# Refurbished Kindle Fire - have you purchased one?



## misscrabtree (Feb 1, 2010)

My brother saw on Amazon's website a refurbished Kindle Fire for $179 and asked me if he should go for it for his teenage daughter.  Has anyone purchased a refurbished model and if so, did you have any problems with the device?  For $20 more, it may be worth purchasing the brand new model instead.


----------



## Bob327 (Nov 17, 2011)

I agree 20 bucks off is NO big deal...no reason not to buy a brand new one...

Bob G.


----------



## Cindy416 (May 2, 2009)

I'd pay the extra $20 to get a new one.


----------



## kathielamb (Nov 12, 2011)

Check Walmart. Last week, they were selling Fires with a free $50 gift card for $199.


----------



## Sticks and Stones (Jan 5, 2012)

That deal ended on Valentine's Day, which is a shame, because I'd just decided not to get an iPad - and I went to the store to get the Fire, only to find them sold out. As far as the refurbished Kindle Fire is concerned - why not? It's practically new, and it's cheaper. It might only be 20 dollars cheaper, but for those on a limited budget they can get some pretty good cases for $20 or under.

That's just my opinion.
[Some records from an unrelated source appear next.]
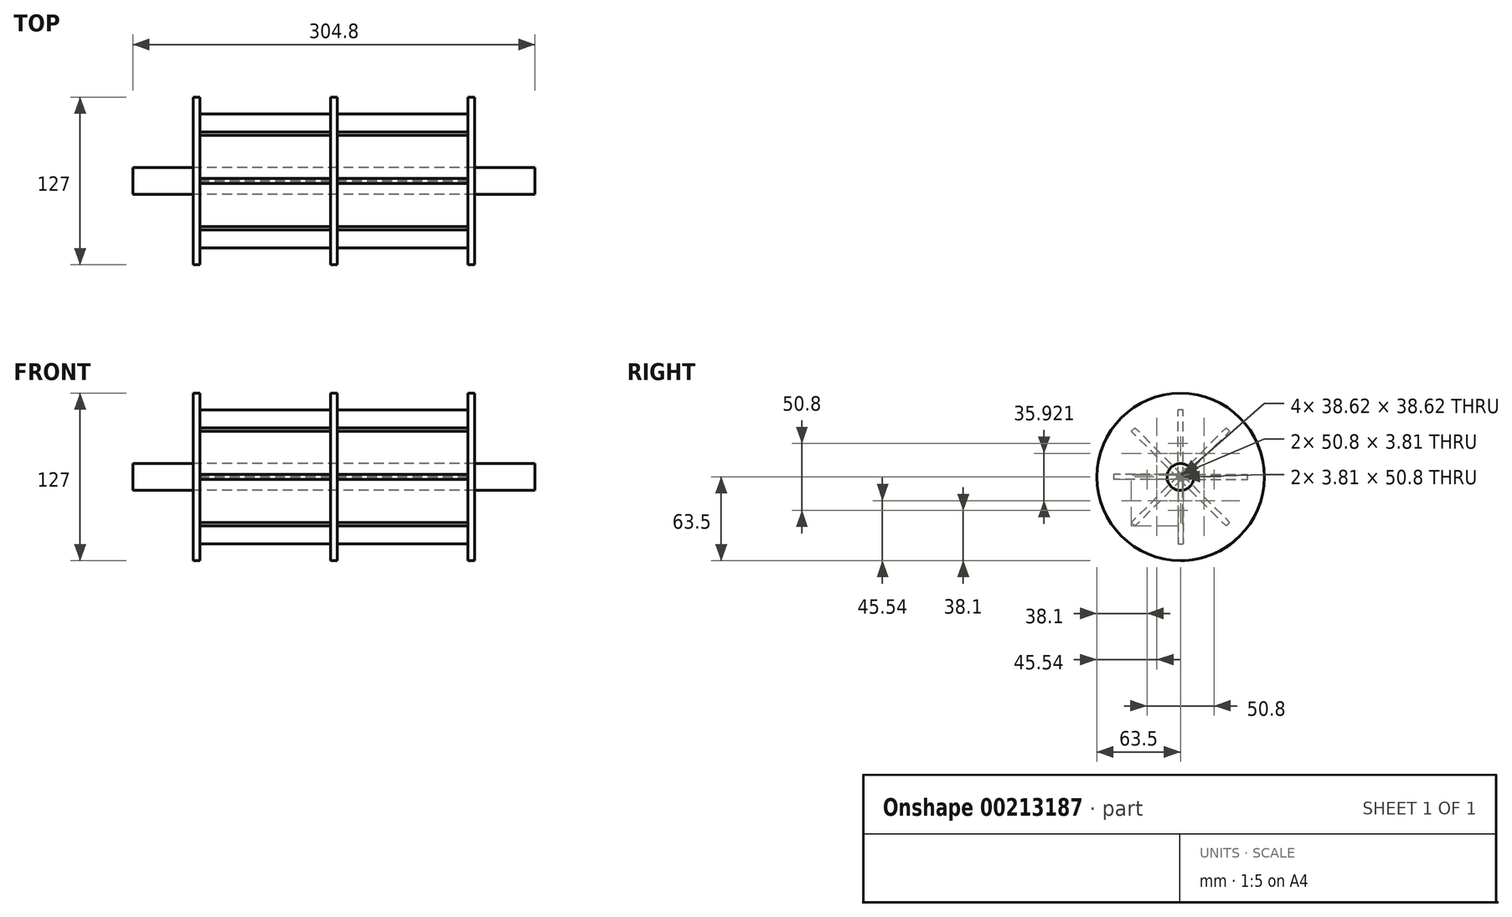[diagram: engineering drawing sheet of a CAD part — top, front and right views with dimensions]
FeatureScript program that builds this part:
annotation { "Feature Type Name" : "Feature", "Feature Type Description" : "" }
export const myFeature = defineFeature(function(context is Context, id is Id, definition is map)
    precondition{}
    {
        {
            var Q0;
            Q0=qCreatedBy(makeId("Right.planeOp"),FACE);
            var sketch = newSketch(context, id + "F0", { "sketchPlane" : qUnion([Q0])});
            skCircle(sketch, "E0", {"center": v(0, 0) * mm, "radius": 63.5 * mm});
            skSolve(sketch);
        }
        {
            var Q0;
            Q0=makeQuery(id+"F0.imprint","IMPRINT",FACE,{"disambiguationData":[TD([[makeQuery(id+"F0.imprint","IMPRINT",EDGE,{"derivedFrom":sQuery(id+"F0.wireOp",EDGE,"E0")}),1.0]])]});
            extrude(context, id + "F1", {"entities" : qUnion([Q0]), "endBound" : BoundingType.SYMMETRIC, "depth" : 5.08 * mm});
        }
        {
            var Q0;
            Q0=qCreatedBy(makeId("Right.planeOp"),FACE);
            var sketch = newSketch(context, id + "F2", { "sketchPlane" : qUnion([Q0])});
            skLineSegment(sketch, "E1.bottom", {"start": v(-1.9, 50.8) * mm, "end": v(1.9, 50.8) * mm});
            skLineSegment(sketch, "E1.top", {"start": v(-1.9, 0) * mm, "end": v(1.9, 0) * mm});
            skLineSegment(sketch, "E1.left", {"start": v(-1.9, 50.8) * mm, "end": v(-1.9, 0) * mm});
            skLineSegment(sketch, "E1.right", {"start": v(1.9, 50.8) * mm, "end": v(1.9, 0) * mm});
            skSolve(sketch);
        }
        {
            var Q0;
            Q0=qSketchRegion(id+"F2",true);
            extrude(context, id + "F3", {"entities" : qUnion([Q0]), "operationType" : NewBodyOperationType.ADD, "endBound" : BoundingType.SYMMETRIC, "depth" : 203.2 * mm});
        }
        {
            var Q0;
            Q0=qCreatedBy(makeId("Front.planeOp"),FACE);
            var sketch = newSketch(context, id + "F4", { "sketchPlane" : qUnion([Q0])});
            skLineSegment(sketch, "E2", {"start": v(-68.39, 0) * mm, "end": v(69.79, 0) * mm, "construction": true});
            skSolve(sketch);
        }
        {
            var Q0;
            Q0=makeQuery(id+"F1.opExtrude","SWEPT_BODY",BODY,{"disambiguationData":[OSD([sQuery(id+"F0.wireOp",EDGE,"E0")])]});
            var Q1;
            Q1=sQuery(id+"F4.wireOp",EDGE,"E2");
            circularPattern(context, id + "F5", {"entities" : qUnion([Q0]), "axis" : qUnion([Q1]), "angle" : 360 * degree, "instanceCount" : 8, "equalSpace" : true});
        }
        {
            var Q0;
            Q0=makeQuery(id+"F5.opPattern","COPY",FACE,{"derivedFrom":makeQuery(id+"F3.opExtrude","CAP_FACE",FACE,{"disambiguationData":[OSD([sQuery(id+"F2.wireOp",EDGE,"E1.bottom"),sQuery(id+"F2.wireOp",EDGE,"E1.top"),sQuery(id+"F2.wireOp",EDGE,"E1.left"),sQuery(id+"F2.wireOp",EDGE,"E1.right")])],"isStart":false}),"instanceName":"6"});
            var sketch = newSketch(context, id + "F6", { "sketchPlane" : qUnion([Q0])});
            skCircle(sketch, "E3", {"center": v(0, 0) * mm, "radius": 63.5 * mm});
            skSolve(sketch);
        }
        {
            var Q0;
            Q0=makeQuery(id+"F6.imprint","IMPRINT",FACE,{"disambiguationData":[TD([[makeQuery(id+"F6.imprint","IMPRINT",EDGE,{"derivedFrom":sQuery(id+"F6.wireOp",EDGE,"E3")}),1.0]])]});
            var Q1;
            Q1=makeQuery(id+"F6.imprint","IMPRINT",FACE,{"disambiguationData":[TD([[makeQuery(id+"F6.imprint","IMPRINT",EDGE,{"derivedFrom":makeQuery(id+"F5.opPattern","COPY",EDGE,{"derivedFrom":makeQuery(id+"F3.opExtrude","CAP_EDGE",EDGE,{"disambiguationData":[OSD([sQuery(id+"F2.wireOp",EDGE,"E1.bottom")])],"isStart":false}),"instanceName":"6"})}),-1.0]])]});
            extrude(context, id + "F7", {"entities" : qUnion([Q0, Q1]), "depth" : 5.08 * mm});
        }
        {
            var Q0;
            Q0=makeQuery(id+"F7.opExtrude","SWEPT_BODY",BODY,{"disambiguationData":[OSD([sQuery(id+"F6.wireOp",EDGE,"E3")])]});
            var Q1;
            Q1=qCreatedBy(makeId("Right.planeOp"),FACE);
            mirror(context, id + "F8", {"entities" : qUnion([Q0]), "mirrorPlane" : qUnion([Q1])});
        }
        {
            var Q0;
            Q0=qCreatedBy(makeId("Right.planeOp"),FACE);
            var sketch = newSketch(context, id + "F9", { "sketchPlane" : qUnion([Q0])});
            skCircle(sketch, "E4", {"center": v(0, 0) * mm, "radius": 10.16 * mm});
            skSolve(sketch);
        }
        {
            var Q0;
            Q0=qSketchRegion(id+"F9",true);
            extrude(context, id + "F10", {"entities" : qUnion([Q0]), "endBound" : BoundingType.SYMMETRIC, "depth" : 304.8 * mm});
        }
    });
I, myself, just ordered a refurbished Kindle Fire. So I very much hope that there won't be any problems. 

I think it's still under warranty. This is the message that mentions the refurbished Fire.



> Each Certified Refurbished Kindle Fire is tested, certified and repackaged like new. Comes with the same one-year limited warranty as a brand-new Kindle Fire. Learn More


It's tested and repackaged like new. So, to me, it's just like getting a new one. And I think you can still return it if you have problems with it, just like a new one.


----------



## geoffthomas (Feb 27, 2009)

I suspect that most of these are the "returned" ones from people who were dissappointed in them.
We had a few KB folks who posted in this folder about deciding to return theirs.
There was nothing wrong with the units being returned.

Just sayin.....


----------



## Steph H (Oct 28, 2008)

That would be my guess too...they're practically new but just can't be sold as new because they've been used, however slightly.  They  may (or may not ) even be better than new 'cause they've been looked over and supposed anything fixed as needed by the techs.


----------



## Ann in Arlington (Oct 27, 2008)

If you buy from Amazon you get the same warranty on a refurbished unit as you do on a new unit. And refurbished units have been thoroughly checked out before being offered for sale.  And saving $20 is good.


----------



## Seamonkey (Dec 2, 2008)

I would have no problem with it but I would make sure you can also purchase the extended warranty if you want one.  I suspect you can, since you buy the Square Trade extended warranty through Amazon, but when I bought a refurb K2 for someone I was not able to purchase the extended warranty, which I had planned to do.

So.. worth checking.


----------



## B-Kay 1325 (Dec 29, 2008)

I would go for it, I purchased a refurbished K2 for my youngest daughter for Christmas 2010 when she opened it you couldn't tell it was refurbed and she has not had any problems with it.  Buy the refurb and put the extra $20 on an account for her to purchase apps, books or whatever (the gift that keeps giving).  Amazon gives them a year warranty so you really have nothing to lose.


----------